§ Records provided

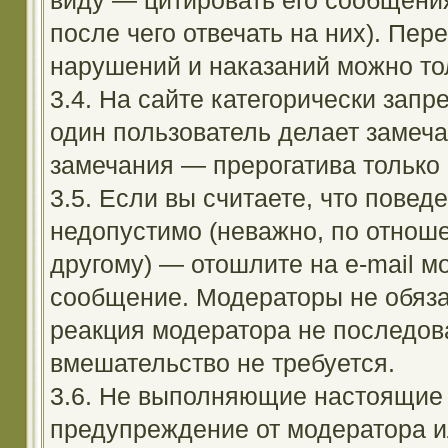
виду — цитировать его сообщени
после чего отвечать на них). Пе
нарушений и наказаний можно тол
3.4. На сайте категорически зап
один пользователь делает замеча
замечания — прерогатива только
3.5. Если вы считаете, что повед
недопустимо (неважно, по отноше
другому) — отошлите на e-mail м
сообщение. Модераторы не обяза
реакция модератора не последовал
вмешательство не требуется.
3.6. Не выполняющие настоящие 
предупреждение от модератора и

§ The problem
Could you please give the number of lines in the data above that contain the word "модератора"? Only the number is needed.

§ Task output
2